Natalie slumped down by the headstone and ran her fingers over his name.
“I did it. I found her, and she’s beautiful.”
It was true. The rest of the world might consider her imperfect, but to Natalie she was the most beautiful girl in the universe. That cute smile and the way she held her hand and squeezed it.
A tear ran down both cheeks.
“I fell in love with her father. Oh Jon, I can’t live without either of them now.”
She sobbed into her hands. “I had to live without you because my parents didn’t think you were right for me. I had to give up our baby because they thought she’d ruin my life. I don’t want other people making decisions for me anymore.

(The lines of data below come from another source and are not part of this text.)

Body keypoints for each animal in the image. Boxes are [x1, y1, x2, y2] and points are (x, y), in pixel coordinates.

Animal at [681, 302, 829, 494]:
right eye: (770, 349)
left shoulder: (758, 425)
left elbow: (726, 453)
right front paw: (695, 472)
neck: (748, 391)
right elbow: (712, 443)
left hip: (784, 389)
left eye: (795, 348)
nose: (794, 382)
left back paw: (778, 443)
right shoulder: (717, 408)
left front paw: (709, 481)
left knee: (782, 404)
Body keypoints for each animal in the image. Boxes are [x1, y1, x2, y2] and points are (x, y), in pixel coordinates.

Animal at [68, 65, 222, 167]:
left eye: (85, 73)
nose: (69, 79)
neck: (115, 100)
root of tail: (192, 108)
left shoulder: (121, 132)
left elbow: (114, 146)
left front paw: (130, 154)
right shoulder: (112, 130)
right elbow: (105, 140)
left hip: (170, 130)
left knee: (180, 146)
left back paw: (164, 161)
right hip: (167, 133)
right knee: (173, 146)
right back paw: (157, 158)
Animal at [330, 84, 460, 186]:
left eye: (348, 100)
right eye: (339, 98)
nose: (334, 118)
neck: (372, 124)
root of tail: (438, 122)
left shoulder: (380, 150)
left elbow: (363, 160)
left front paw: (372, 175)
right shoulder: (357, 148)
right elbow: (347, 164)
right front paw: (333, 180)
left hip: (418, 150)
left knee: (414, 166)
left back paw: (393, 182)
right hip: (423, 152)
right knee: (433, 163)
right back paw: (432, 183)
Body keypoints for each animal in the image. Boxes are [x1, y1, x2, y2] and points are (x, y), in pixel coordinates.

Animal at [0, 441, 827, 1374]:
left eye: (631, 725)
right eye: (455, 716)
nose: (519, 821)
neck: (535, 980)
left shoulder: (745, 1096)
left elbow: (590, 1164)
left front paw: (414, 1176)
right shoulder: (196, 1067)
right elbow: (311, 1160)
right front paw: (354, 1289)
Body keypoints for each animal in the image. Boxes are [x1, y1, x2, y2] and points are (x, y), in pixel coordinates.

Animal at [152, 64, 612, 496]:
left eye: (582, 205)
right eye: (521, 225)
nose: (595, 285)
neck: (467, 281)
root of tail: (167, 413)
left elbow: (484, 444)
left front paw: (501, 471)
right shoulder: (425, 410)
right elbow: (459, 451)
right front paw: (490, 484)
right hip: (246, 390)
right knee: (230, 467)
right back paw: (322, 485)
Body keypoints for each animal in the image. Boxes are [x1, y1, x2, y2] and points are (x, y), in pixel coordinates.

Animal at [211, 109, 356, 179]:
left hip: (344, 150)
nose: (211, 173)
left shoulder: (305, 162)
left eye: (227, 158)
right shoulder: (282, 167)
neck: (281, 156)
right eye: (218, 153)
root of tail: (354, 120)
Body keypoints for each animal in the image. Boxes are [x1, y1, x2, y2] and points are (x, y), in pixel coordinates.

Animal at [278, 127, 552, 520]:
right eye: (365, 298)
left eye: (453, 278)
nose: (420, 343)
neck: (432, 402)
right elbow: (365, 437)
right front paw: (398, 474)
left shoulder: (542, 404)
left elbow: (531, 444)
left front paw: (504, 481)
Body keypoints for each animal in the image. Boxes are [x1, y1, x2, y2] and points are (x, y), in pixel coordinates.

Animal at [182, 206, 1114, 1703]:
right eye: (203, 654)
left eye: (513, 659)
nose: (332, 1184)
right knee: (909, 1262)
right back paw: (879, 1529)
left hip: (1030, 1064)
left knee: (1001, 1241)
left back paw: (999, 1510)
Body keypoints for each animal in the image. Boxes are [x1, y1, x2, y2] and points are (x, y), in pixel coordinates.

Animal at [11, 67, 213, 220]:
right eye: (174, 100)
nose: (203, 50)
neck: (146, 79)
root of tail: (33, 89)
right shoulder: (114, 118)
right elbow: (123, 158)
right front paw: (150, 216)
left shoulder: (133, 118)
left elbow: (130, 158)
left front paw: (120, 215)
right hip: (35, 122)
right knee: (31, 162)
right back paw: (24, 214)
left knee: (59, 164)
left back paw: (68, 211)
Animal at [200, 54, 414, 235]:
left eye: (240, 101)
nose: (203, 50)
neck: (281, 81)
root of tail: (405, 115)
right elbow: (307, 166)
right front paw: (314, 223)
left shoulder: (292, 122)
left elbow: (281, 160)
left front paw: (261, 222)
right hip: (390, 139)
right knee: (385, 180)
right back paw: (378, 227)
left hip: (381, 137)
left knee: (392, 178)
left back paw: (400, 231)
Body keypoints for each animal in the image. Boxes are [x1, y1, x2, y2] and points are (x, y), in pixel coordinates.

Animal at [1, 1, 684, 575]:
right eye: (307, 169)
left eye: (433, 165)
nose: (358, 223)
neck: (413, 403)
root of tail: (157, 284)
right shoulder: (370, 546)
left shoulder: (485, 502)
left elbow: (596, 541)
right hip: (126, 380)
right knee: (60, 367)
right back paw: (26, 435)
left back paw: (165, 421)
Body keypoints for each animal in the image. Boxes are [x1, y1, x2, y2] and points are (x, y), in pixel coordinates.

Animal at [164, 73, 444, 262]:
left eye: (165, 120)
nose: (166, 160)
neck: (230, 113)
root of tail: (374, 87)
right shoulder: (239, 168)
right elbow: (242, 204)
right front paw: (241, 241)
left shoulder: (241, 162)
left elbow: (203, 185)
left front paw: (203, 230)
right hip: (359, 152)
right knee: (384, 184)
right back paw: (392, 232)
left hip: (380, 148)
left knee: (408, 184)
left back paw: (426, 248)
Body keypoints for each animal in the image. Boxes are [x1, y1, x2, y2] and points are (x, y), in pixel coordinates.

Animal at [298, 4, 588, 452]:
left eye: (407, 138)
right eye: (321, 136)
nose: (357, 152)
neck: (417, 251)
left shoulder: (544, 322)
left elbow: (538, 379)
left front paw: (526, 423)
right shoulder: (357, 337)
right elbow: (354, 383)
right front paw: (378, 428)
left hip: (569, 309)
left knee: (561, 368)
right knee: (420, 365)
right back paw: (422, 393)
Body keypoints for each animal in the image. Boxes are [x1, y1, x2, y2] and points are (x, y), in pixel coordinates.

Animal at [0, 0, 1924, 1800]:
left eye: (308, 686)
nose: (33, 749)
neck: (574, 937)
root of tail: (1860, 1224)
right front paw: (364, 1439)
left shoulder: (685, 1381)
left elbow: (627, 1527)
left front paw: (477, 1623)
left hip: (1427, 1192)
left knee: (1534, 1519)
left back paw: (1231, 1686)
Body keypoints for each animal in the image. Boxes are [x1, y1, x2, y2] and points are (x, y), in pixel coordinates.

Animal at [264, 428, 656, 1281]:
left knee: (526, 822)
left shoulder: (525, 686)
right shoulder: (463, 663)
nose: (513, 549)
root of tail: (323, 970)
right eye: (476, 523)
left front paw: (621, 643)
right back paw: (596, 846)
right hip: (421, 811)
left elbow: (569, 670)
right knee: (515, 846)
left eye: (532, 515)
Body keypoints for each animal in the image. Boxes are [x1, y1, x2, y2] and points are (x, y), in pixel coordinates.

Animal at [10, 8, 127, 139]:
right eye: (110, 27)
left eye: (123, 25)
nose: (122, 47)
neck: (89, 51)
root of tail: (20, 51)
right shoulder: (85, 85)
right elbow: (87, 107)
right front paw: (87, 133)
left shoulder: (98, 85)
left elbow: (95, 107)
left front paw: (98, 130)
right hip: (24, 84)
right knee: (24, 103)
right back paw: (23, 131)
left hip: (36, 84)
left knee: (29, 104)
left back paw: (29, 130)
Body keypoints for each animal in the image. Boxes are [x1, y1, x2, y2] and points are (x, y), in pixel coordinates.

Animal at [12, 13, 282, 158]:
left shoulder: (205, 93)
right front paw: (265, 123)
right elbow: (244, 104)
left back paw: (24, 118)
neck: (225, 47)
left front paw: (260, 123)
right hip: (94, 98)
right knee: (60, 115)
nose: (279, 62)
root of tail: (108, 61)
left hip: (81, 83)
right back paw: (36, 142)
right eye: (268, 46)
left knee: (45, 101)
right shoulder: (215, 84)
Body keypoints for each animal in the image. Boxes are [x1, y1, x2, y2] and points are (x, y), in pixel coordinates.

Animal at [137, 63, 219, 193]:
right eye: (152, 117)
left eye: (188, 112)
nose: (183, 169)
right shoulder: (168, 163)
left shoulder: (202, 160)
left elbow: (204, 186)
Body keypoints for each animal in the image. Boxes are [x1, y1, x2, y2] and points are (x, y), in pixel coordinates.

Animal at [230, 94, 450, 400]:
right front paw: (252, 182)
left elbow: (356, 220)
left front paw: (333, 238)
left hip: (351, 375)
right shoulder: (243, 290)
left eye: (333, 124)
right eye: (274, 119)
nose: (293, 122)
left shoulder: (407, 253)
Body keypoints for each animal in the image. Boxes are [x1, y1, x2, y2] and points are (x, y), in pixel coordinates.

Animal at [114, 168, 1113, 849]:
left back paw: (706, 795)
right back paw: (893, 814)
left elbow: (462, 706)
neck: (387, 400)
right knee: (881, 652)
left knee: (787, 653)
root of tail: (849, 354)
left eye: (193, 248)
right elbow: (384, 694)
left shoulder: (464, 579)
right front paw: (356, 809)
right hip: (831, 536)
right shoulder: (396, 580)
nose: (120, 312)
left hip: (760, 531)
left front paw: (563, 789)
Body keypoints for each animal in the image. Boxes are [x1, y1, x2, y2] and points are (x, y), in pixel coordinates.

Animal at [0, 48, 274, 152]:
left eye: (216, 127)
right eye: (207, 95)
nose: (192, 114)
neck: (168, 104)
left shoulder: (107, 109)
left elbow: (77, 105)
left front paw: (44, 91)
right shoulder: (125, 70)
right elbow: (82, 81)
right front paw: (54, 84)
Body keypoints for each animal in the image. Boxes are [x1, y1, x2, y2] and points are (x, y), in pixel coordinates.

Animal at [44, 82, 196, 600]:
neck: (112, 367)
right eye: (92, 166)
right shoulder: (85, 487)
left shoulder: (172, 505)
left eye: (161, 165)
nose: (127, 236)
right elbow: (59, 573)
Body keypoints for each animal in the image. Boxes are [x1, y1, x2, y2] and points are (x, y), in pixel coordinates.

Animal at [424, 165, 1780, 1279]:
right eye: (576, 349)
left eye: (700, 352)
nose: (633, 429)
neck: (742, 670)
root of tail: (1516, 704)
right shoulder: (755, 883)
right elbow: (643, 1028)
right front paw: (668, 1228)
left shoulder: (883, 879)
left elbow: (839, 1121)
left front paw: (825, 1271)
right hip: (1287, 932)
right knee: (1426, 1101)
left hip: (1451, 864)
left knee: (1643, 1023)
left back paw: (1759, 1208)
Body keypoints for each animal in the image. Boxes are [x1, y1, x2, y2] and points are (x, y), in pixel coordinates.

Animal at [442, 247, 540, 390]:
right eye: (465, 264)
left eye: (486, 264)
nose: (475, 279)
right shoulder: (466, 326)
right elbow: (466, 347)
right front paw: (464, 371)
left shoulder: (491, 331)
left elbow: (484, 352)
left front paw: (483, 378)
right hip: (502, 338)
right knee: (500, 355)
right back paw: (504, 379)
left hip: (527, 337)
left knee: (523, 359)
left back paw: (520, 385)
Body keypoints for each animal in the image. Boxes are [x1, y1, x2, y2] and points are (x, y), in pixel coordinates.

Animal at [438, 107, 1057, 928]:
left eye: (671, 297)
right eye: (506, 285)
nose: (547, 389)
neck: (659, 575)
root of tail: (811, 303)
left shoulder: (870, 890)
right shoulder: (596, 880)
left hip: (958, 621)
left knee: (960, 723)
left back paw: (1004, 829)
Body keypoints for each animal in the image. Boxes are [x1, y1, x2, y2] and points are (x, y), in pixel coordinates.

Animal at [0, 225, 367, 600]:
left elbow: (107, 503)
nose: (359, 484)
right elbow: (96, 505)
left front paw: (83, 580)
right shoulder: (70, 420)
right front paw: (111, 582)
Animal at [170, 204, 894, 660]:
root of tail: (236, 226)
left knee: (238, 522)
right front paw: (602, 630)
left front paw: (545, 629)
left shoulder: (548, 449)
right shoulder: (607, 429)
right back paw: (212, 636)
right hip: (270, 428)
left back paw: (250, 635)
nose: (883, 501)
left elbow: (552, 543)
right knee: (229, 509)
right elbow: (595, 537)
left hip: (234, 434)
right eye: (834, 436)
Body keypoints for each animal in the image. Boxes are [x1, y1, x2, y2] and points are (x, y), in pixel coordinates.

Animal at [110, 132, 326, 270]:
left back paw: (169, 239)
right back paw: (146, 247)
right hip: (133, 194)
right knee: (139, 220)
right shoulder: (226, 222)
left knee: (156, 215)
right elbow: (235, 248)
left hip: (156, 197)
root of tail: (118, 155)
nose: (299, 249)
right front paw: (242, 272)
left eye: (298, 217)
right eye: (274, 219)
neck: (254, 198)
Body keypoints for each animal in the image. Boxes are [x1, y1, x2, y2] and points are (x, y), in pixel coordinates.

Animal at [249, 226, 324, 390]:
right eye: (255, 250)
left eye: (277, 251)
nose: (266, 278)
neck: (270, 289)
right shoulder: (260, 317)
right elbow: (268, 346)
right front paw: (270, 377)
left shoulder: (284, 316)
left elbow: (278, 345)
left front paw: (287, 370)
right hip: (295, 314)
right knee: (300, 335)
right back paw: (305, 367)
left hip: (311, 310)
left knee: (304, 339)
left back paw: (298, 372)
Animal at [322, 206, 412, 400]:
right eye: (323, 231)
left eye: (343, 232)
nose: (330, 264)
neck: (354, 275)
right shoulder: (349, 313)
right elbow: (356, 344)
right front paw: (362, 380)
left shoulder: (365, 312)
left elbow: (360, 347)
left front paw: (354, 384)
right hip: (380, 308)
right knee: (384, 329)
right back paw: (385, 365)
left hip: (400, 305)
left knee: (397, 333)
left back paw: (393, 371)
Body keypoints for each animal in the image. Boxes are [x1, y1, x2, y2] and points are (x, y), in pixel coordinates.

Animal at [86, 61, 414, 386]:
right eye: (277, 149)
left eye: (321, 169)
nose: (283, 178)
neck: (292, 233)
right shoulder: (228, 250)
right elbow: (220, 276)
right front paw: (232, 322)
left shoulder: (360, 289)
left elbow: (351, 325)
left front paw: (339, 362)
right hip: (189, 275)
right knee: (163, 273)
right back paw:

Am I ever going to find true love?”
****
“What do you mean she’s gone?”
Flynn ran his hands through his hair. He’d called Shane because he didn’t know who else to contact when he’d gone into Emily’s bedroom to wake her up and found her bed hadn’t been slept in. A phone call to Rory to see if she’d gone to his place also yielded no daughter.
“She’s not in the house, on the ranch, or at Rory’s place.”
“Does this have anything to do with Natalie leaving?”
He knew it probably did, but he didn’t want to admit to it.
Rory chose that moment to walk in the back door. He’d gone out to make another search of the ranch just in case she was hiding in a barn or the hayloft, but his brother shook his head.
“So what do we do, Shane, get a search party together or what?”